─── SELECTED PASSAGE

It is not clear why exactly the owners are opting to close, nor what kind of development could be coming to the shopping center.

Eastern Federal COO Josh Page said his group will “carefully consider our alternatives and be very mindful of the importance of this property to Charlotte.”

The Agenda could not reach Eastern Federal for additional comment.

The Manor opened in April 1947. That same month, Jackie Robinson broke the color barrier and became the first African-American player in Major League Baseball. That year, the Un-American Activities Committee started investigating Hollywood’s alleged ties to communism. American car magnate Henry Ford died.

On its opening night on April 11 that year, the theater showed The Egg and I, a romantic comedy starring Claudette Colbert and Fred MacMurray. A Charlotte Observer advertisement that week described the theater as “Charlotte’s elaborate new Manor Theatre.”

Eastern Federal Management Company bought the property in 2004, property records show, and sold the screens to Regal in 2005.

Jay Morong is a film buff who moved to Charlotte in 2006.

He’d worked in decades-old movie theaters when he lived up in Boston, so when he came here, he asked the Manor if they needed any help. He already had a job — teaching at UNC Charlotte — but Morong loved old theaters, and it turns out the Manor needed a projectionist.

So that’s what Morong did for about a decade when he wasn’t teaching film studies.

There’s something about old movie theaters, says Morong, who is also the program director for the Charlotte Film Society. The way the Manor’s stairs creak when you walk up to the tiny bathrooms on the second level. The outdated carpet. The realization, Morong says, that you have when you think about all the films that have screened there, and how this is probably the only place they screened in Charlotte.

Older theaters such as the Manor established themselves as neighborhood focal points in the mid-1900s because they were places where people could congregate, even if it was to see a Disney movie.

“There’s a charm that’s different than the smorgasbord, 20-screen multiplex where it’s like going to a buffet and you just choose whatever,” Morong says.

For years, rumors have circulated about the closure of the Manor.

In a July 2000 Observer story, Don Hudson bemoaned the fact that the Manor was suddenly showing popular new movies like Mission: Impossible II, which he called “a wretched film.” The Manor, Hudson wrote, is where Charlotteans go to “seek respite from the usual Hollywood junk.” The fact that it was playing a mainstream movie to attract a broader audience, Hudson surmised, couldn’t be a good sign.

“The problem is, the trend in inner-city theaters is like the trend in inner-city schools and neighborhoods. First they decline, then they die,” Hudson wrote.

But at the time, Manor manager Kathie Baker said the theater had no plans to close.

Over the years, Charlotte has lost a number of theaters that specialize in indie films.

The Regal Ballantyne Village closed earlier this year. In late 2017, Park Terrace at Park Road Shopping Center closed. Several months later, it reopened under new ownership, AMC, which converted it into a high-end, modern theater — filled with amenities like reclining leather chairs and a full bar — that shows mainstream movies.

With the loss of all of these theaters, Charlotte has gone from 13 screens that specialize in independent and foreign films to zero — all in just a few years’ time, Morong notes.

He cites as an example a film called Clemency, which premiered at the Sundance Film Festival in early 2019, then later screened at the Regal in Ballantyne. It was directed by a woman, Nigerian-American director Chinonye Chukwu, and generated wide acclaim.

It’s a sad day, Morong says, when you lose theaters dedicated to alternative projects like Chukwu’s.

“Where does that film play now? It doesn’t,” Morong says. “That’s the real shame of something like this.”

──────

_WORK REQUEST A_: From the passage on the Manor Theatre, repeat word for word everything from "Older theaters such" down to "a Disney movie.".

─── DATA IN THIS EXERCISE

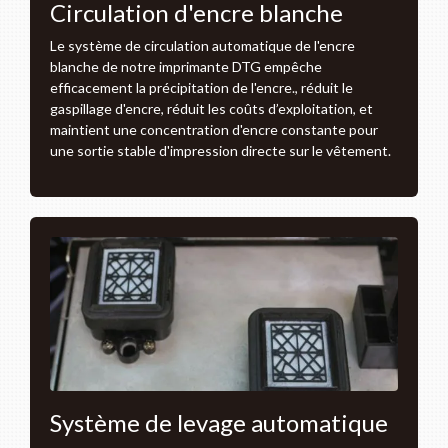
Circulation d'encre blanche
Le système de circulation automatique de l'encre
blanche de notre imprimante DTG empêche
efficacement la précipitation de l'encre., réduit le
gaspillage d'encre, réduit les coûts d’exploitation, et
maintient une concentration d'encre constante pour
une sortie stable d'impression directe sur le vêtement.
Système de levage automatique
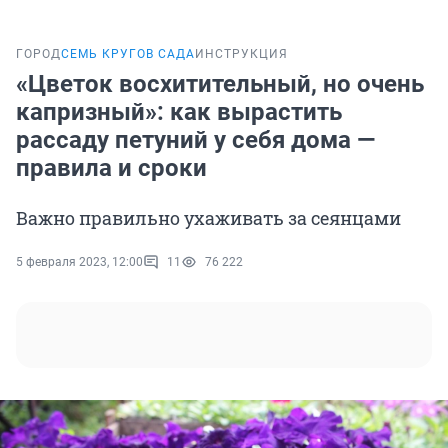
ГОРОД
СЕМЬ КРУГОВ САДА
ИНСТРУКЦИЯ
«Цветок восхитительный, но очень
капризный»: как вырастить
рассаду петуний у себя дома —
правила и сроки
Важно правильно ухаживать за сеянцами
5 февраля 2023, 12:00
11
76 222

──────

_WORK REQUEST B_: Pull out each line of the entries that contains the string "encre".

_REPLY A_:
Older theaters such as the Manor established themselves as neighborhood focal points in the mid-1900s because they were places where people could congregate, even if it was to see a Disney movie.

_REPLY B_:
Circulation d'encre blanche
Le système de circulation automatique de l'encre
efficacement la précipitation de l'encre., réduit le
gaspillage d'encre, réduit les coûts d’exploitation, et
maintient une concentration d'encre constante pour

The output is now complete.